There is also now a new page in the documentation called Comparing MNX and MusicXML, which is intended as the eventual successor to the existing MNX by Example page. Once Adrian has implemented the missing features – the ability to focus in on just the relevant parts of the mark-up in each example, and the ability to order them reliably – then the previous page can be retired.
The next job is to model the complex types so that it can be possible to use this documentation system for MusicXML as well as MNX, and to make it possible to create additional pages in the documentation to house more discursive material such as tutorials, examples, and so on. Beyond that, Adrian will continue to migrate the existing MNX specification material into the new system.
The next co-chairs meeting will be on Tuesday 16 February 2021.
Issues #261 (lyric alignment), #282 (adding part name as a credit-type), #302 (discontinue type for pedal lines), #310 (measure numbering for multiple rests), #333 (clarifying the documentation for the transpose element), #349 (clarifying the interaction in the harmony element between specifying a kind of none and then specifying a root for the chord), and #352 (clarifying how certain kinds of chord symbols with suspended notes should be represented) have all been closed in the last two weeks.
Issues #28 (clarifying musical location after the last note in the bar), #43 (placement of dynamics and directions both with placement attributes), #362 (figured bass justification and alignment), #363 (adding new sound IDs), and #368 (doubling transposition above) have all been brought into scope for MusicXML 4.0.

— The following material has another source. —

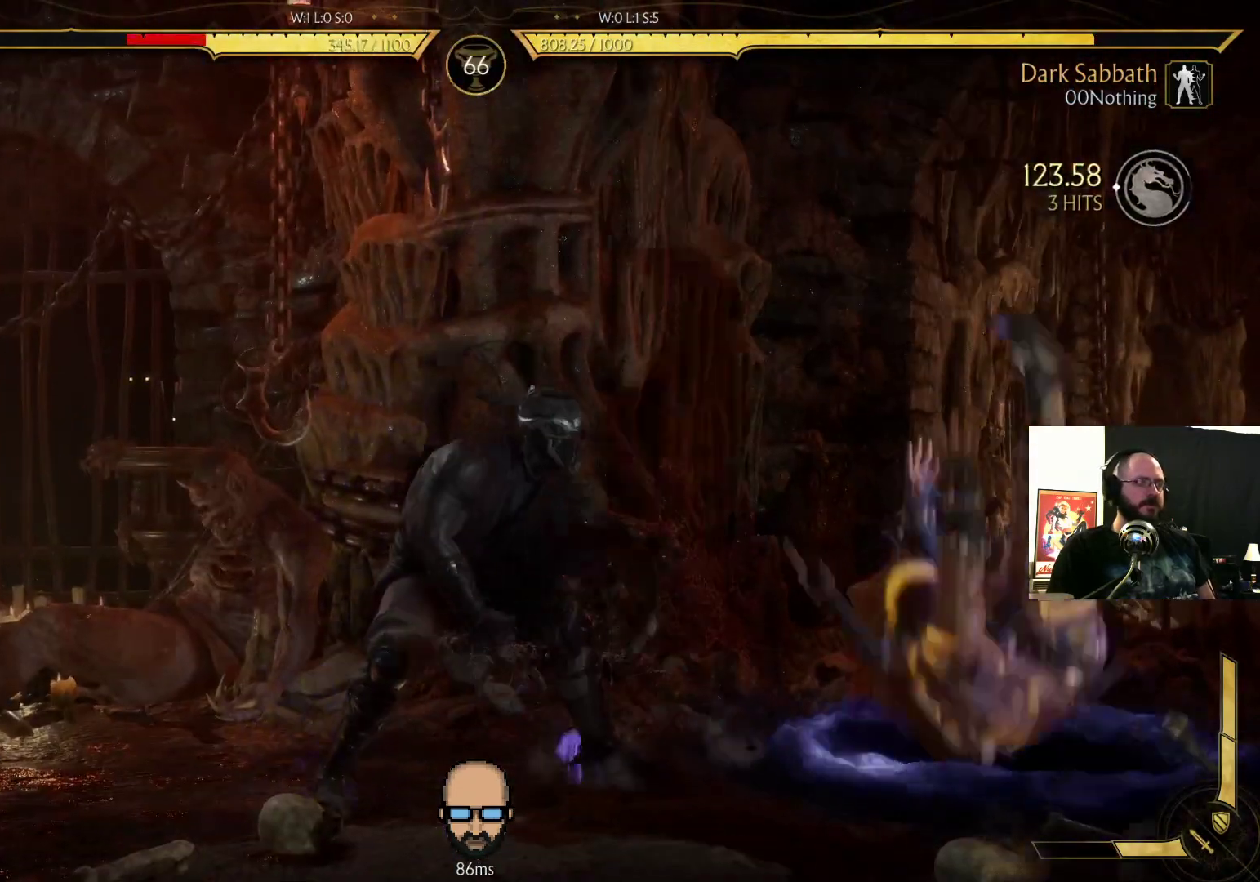
{"dt_ms": 500, "buttons": ["DPAD_RIGHT"], "events": []}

29 issues remain open in the MusicXML 4.0 milestone. The next priority issues for work are #294 (the listen element) and #277 (clarifying which part different notes on the same stem belong to).

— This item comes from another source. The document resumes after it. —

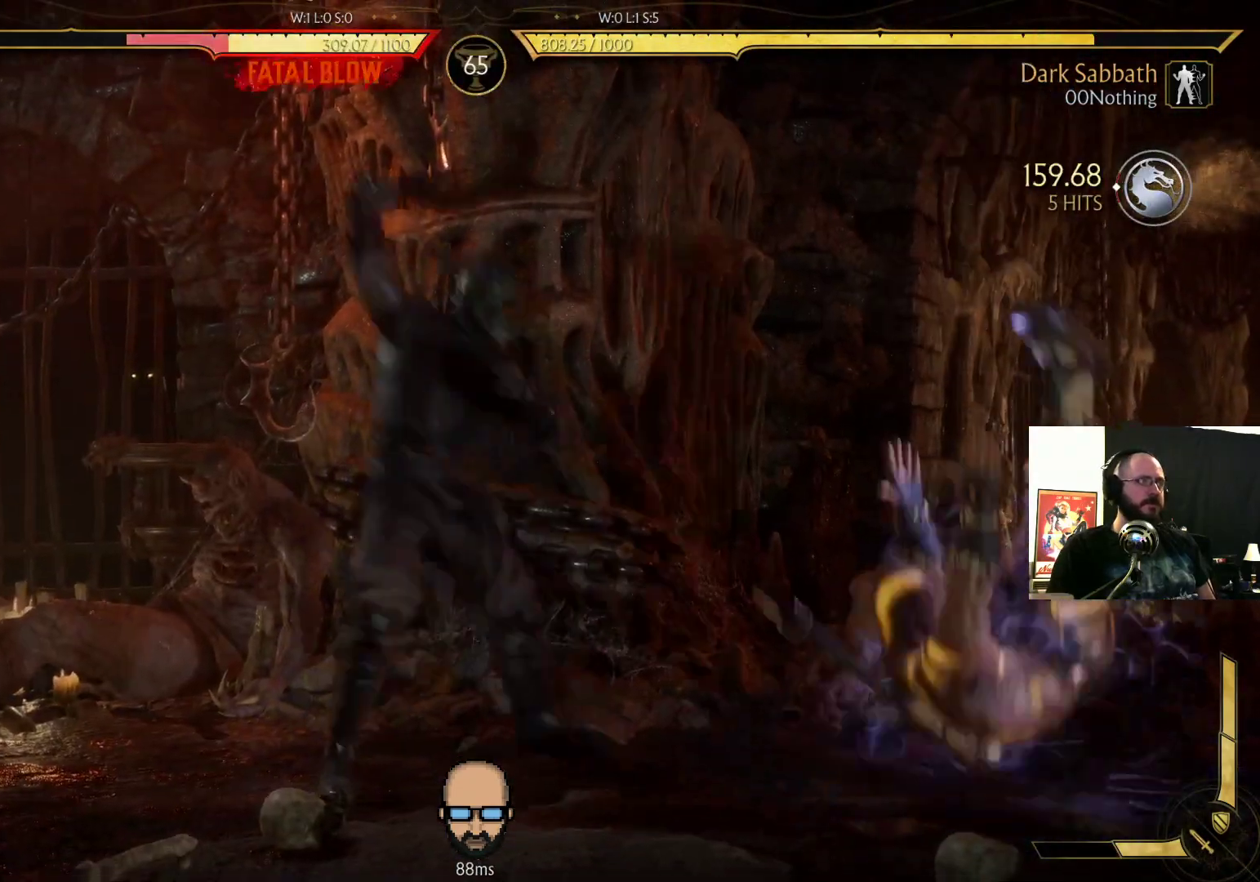
{"dt_ms": 500, "buttons": ["DPAD_LEFT"], "events": [[400, "DPAD_RIGHT", "up"], [467, "DPAD_LEFT", "down"]]}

The co-chairs welcome feedback from the community for issues #295, concerning Roman numerals notation, #203 and #204, concerning guitar bends. With the planned deadline of trying to bring new functionality to completion by the end of February, timely feedback from the community on these issues will help to ensure that they are addressed in this version.
After further discussion between the co-chairs, we have decided to descope issue #80 (support for numbered notation systems) from the SMuFL 1.4 release, as there is sufficient uncertainty about the best way to approach this and precisely which conventions to support. In the interest of not delaying SMuFL 1.4 any further, we’ll therefore defer this to a future release.
Daniel is still planning to complete the necessary work on new glyphs in Bravura so that the new symbols are available by the end of January.
Adrian has been working hard on the documentation generation tool that was discussed in the previous meeting. Although work is still in progress, community members can take a look at the tool and try running it themselves on their local computers by following the instructions on the docgenerator page in the MNX repository. You can see the current output of the generator on the docs page.
Now that the tool is basically up and running, Adrian will now turn his attention to moving over all of the existing material from the current version of the specification and the MNX by Example pages into the new tool. There will also be some work on the visual styling to bring the output closer into line with the usual look and feel of W3C final reports and specifications.
All being well, it is also hoped that this new tool will be able to be used for the MusicXML 4.0 documentation. The tool cannot currently handle all of the complex types and ordered elements required by the MusicXML schemas, but Adrian will be working to continue to expand the tool to make this possible in the coming weeks.
At this stage, the co-chairs are not inviting feedback on the tool or its output: both will continue to evolve quickly over the next few weeks. Once the co-chairs feel the tool is complete enough for feedback to be useful, we will be sure to let the community know.
The next co-chairs meeting is scheduled for Tuesday 2 February.